One of the many benefits of holding a meeting in a gaming destination is the food, and top casino resorts are tapping into the celebrity chef-inspired cuisine craze by opening a feast of venues fronted by the biggest names in the business.
Rise of the Celebrity Chefs
If you’ve ever watched the Food Network you have likely heard of the more popular celebrity chefs, such as Emeril Lagasse or the stars on cooking competition shows like Iron Chef America, including Bobby Flay, Mario Batali and Masaharu Morimoto.
“People are so much more knowledgeable about food and dining today than even just a few years ago, and chefs are like rock stars,” says Amy Allen, director of marketing at Caesars Entertainment Corporation.
Once a chef hits celebrity status, the next step is opening a restaurant in one of the many popular gaming cities, such as Las Vegas or Atlantic City.
“When you go to a restaurant like Bobby Flay’s Mesa Grill at Caesars Palace, you’re going to have an experience created by a world-renowned chef that you’ve watched on television,” Allen says. “For a meeting planner, it can be a real draw if you’re trying to attract attendees.”
Caesars recently partnered with New York-based Gansevoort Hotel Group to create a new boutique casino resort, Gansevoort Las Vegas, which is expected to be completed in early 2014.
The resort will contain celebrity chef, author and television personality Giada De Laurentiis’ first restaurant—which will open alongside the hotel and casino—and feature her signature dishes made popular on the Food Network, along with views of the Las Vegas Strip and Bellagio fountains.PageBreak
Cooking in Style
Every celebrity chef has his or her own style, which makes eating at their restaurant an exciting experience. With his large build, tattoos and strong South Philly accent, Steve Martorano is no exception.

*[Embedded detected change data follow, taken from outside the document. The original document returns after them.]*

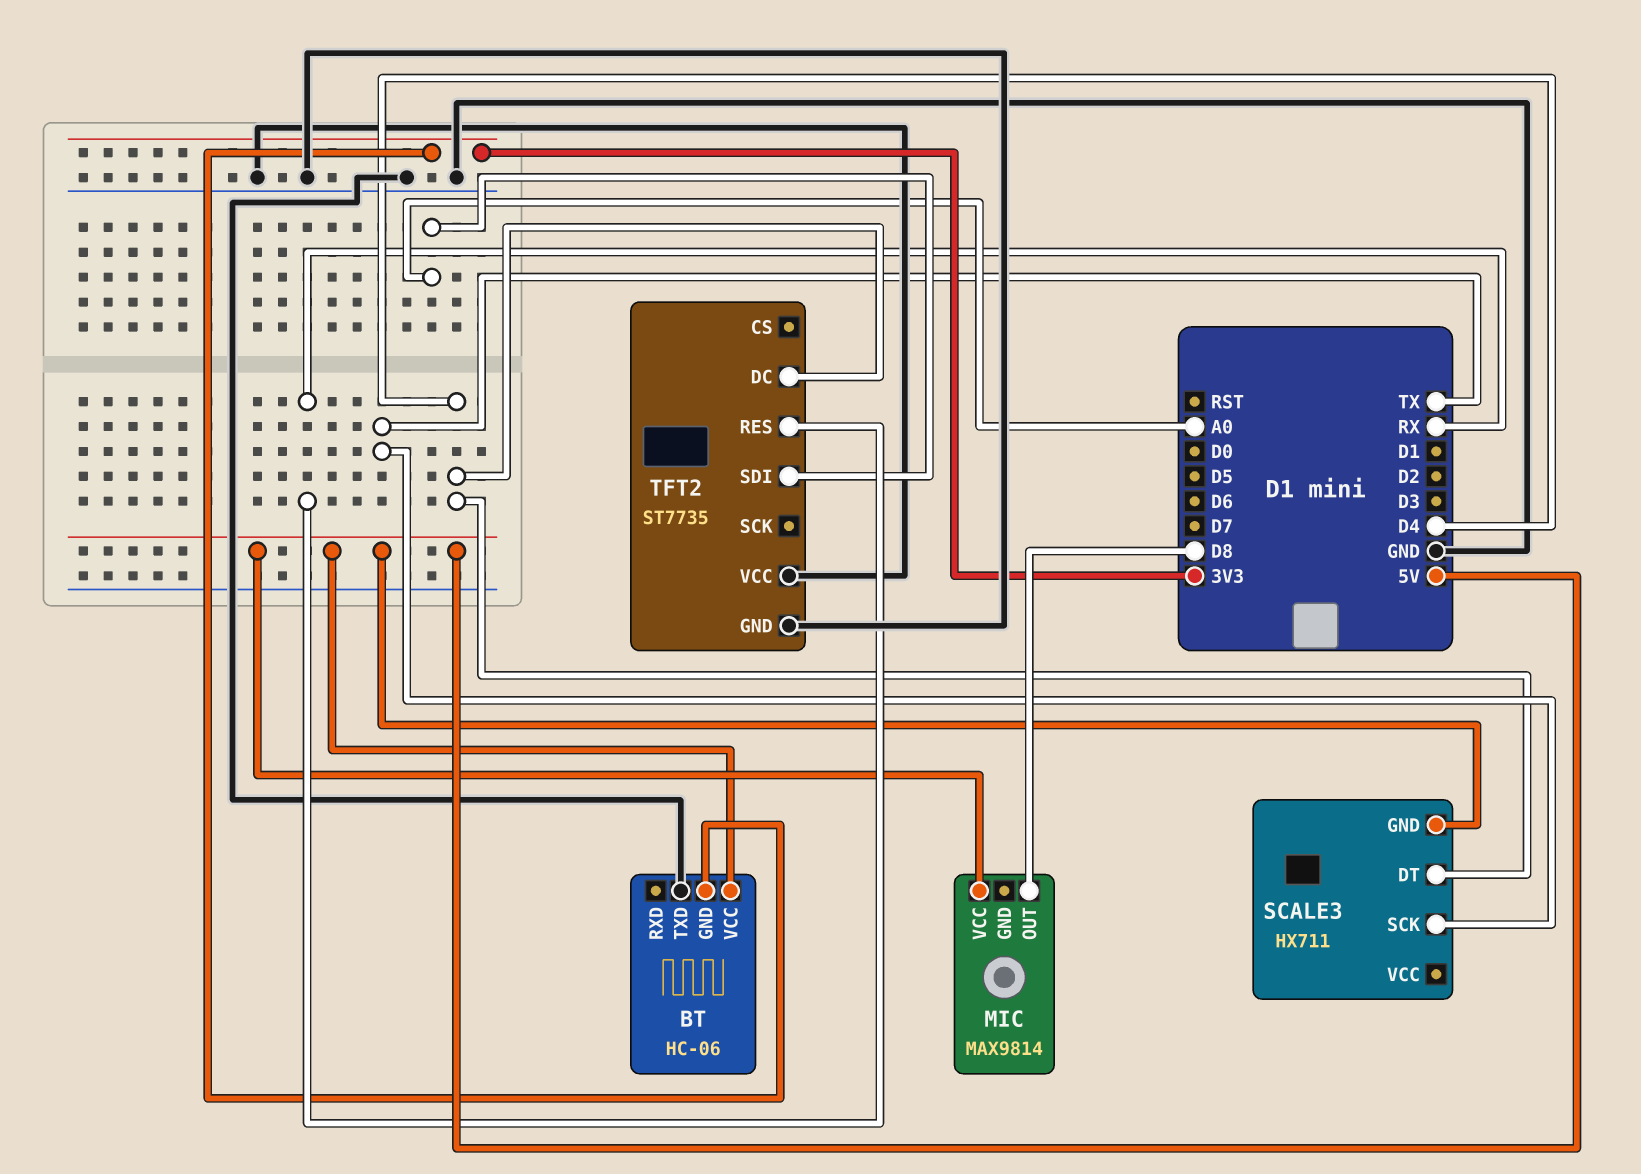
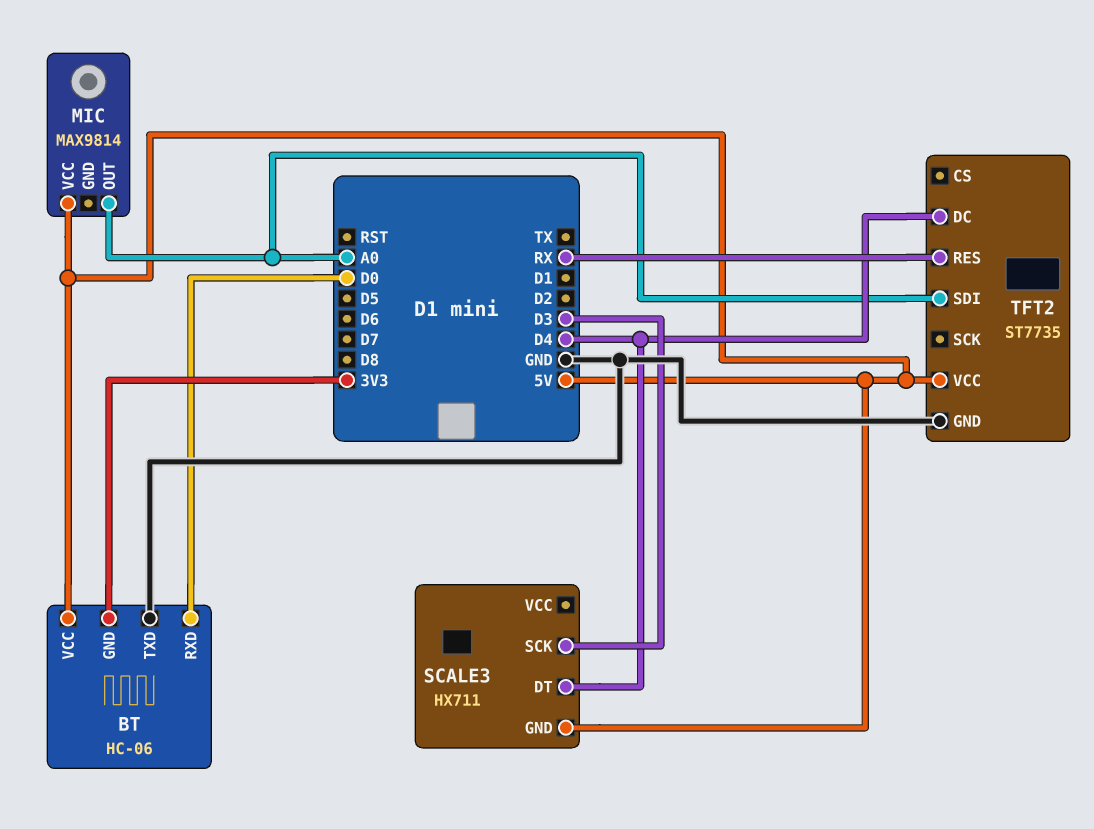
BT pin RXD: none -> D0
MIC pin OUT: D8 -> A0
SCALE3 pin SCK: TX -> D3
TFT2 pin VCC: GND -> 5V

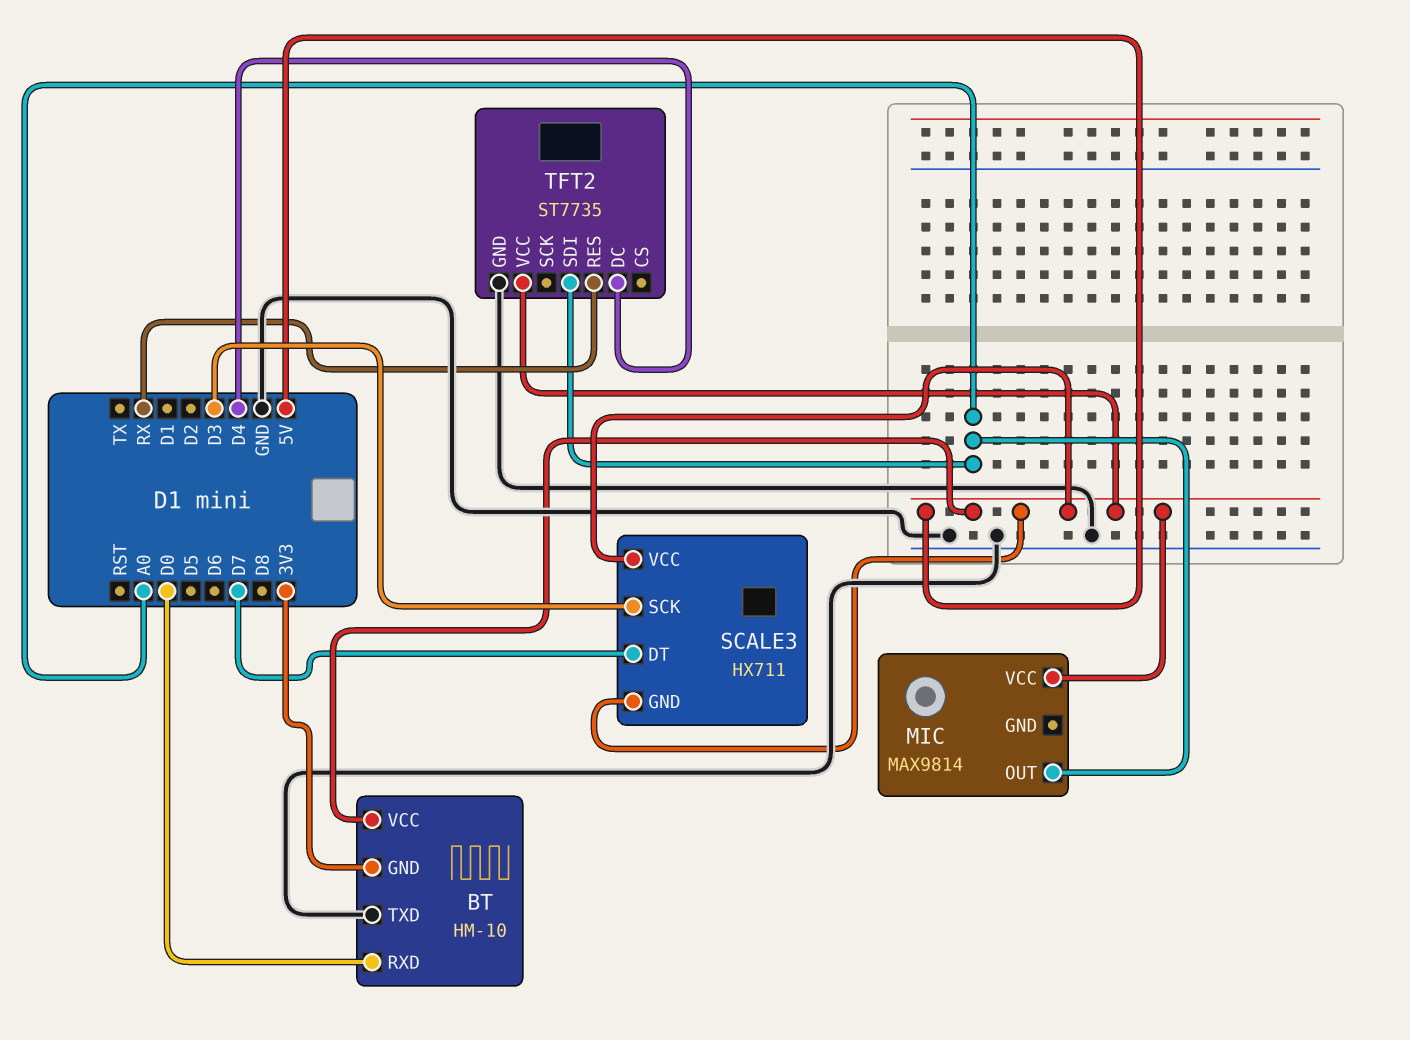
BT: HC-06 -> HM-10
SCALE3 pin DT: D4 -> D7
SCALE3 pin VCC: none -> 5V

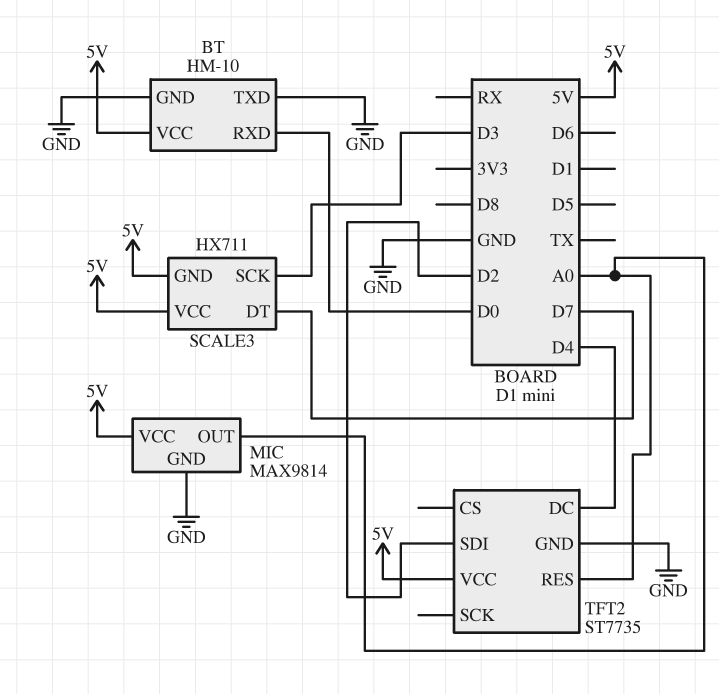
BT pin GND: 3V3 -> GND
MIC pin GND: none -> GND
TFT2 pin RES: RX -> A0
TFT2 pin SDI: A0 -> D2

After his humble beginnings running a sandwich delivery shop out of his apartment and takeout restaurant in a strip mall, Martorano took a risk opening Cafe Martorano on Ft. Lauderdale, Fla.’s Oakland Park Boulevard, but the move quickly paid off as word spread about his signature Italian dishes.
The chef eventually opened Martorano’s Italian-American Kitchen at the Hard Rock Hotel & Casino in Hollywood, Fla., and Martorano’s at the Rio All-Suite Hotel & Casino in Las Vegas. The Vegas restaurant seats 150 people and the Florida location seats 300, and both offer special group rates and reservations.
Martorano said the casino resort properties draw a lot of group business, including customers who are in town for meetings or conventions.
“I think people like the idea that they will be able to run into and dine with a celebrity that they would not ordinarily meet,” Martorano says. “As for my joints, they like to come and take pictures and meet the person behind the brand and they like the excitement of seeing me cooking on the line of whichever location I’m at.”
Martorano sees plenty of celebrity clients, including Al Pacino, who said his penne with tomato basil sauce “tastes better than in Italy!” on a recent visit. Other celebrity fans include Tom Brady, Jimmy Kimmel and Sylvester Stallone.
When asked if he ever gets nervous serving celebrity customers Martorano responded, “No and why should I? They are coming to my house and they’re all my favorites.”PageBreak
A Fine Dining Experience
While getting a chance to catch a glimpse of celebrity chefs in action can be fun, it’s the actual fine-dining experience gaming resort restaurants provide that keeps groups coming back for more.
No one knows this better than Andre Rochat, who is recognized as Las Vegas’ original celebrity chef and proprietor of Andre’s Monte Carlo and Alize at the Palms Casino Resort.
Andre’s can create customizable seven-course tasting menus for up to 64 people, while its Cigar Lounge allows guests to sample Scotch, cognac and bourbon flights paired with cigars and narrated by Beverage Director Patrick Trundle.
Chef David Burke of David Burke’s Primehouse at Foxwoods Resort Casino thinks it is the trust and connection he builds through his media reputation that translates to a great group dining experience.
“Being in the spotlight allows people to know you better and they form a connection to you—they like your style or approach you take to food,” Burke says.
The chef, whose signature dishes include angry lobster and pretzel-crusted crabcake, says he looks forward to working with individuals and groups to put something creative together.
“I think that food is a vehicle. For me it is a way to express my creativity and my artistic side. For someone else, it may be about sitting down with family or co-workers and connecting over a great meal,” Burke says.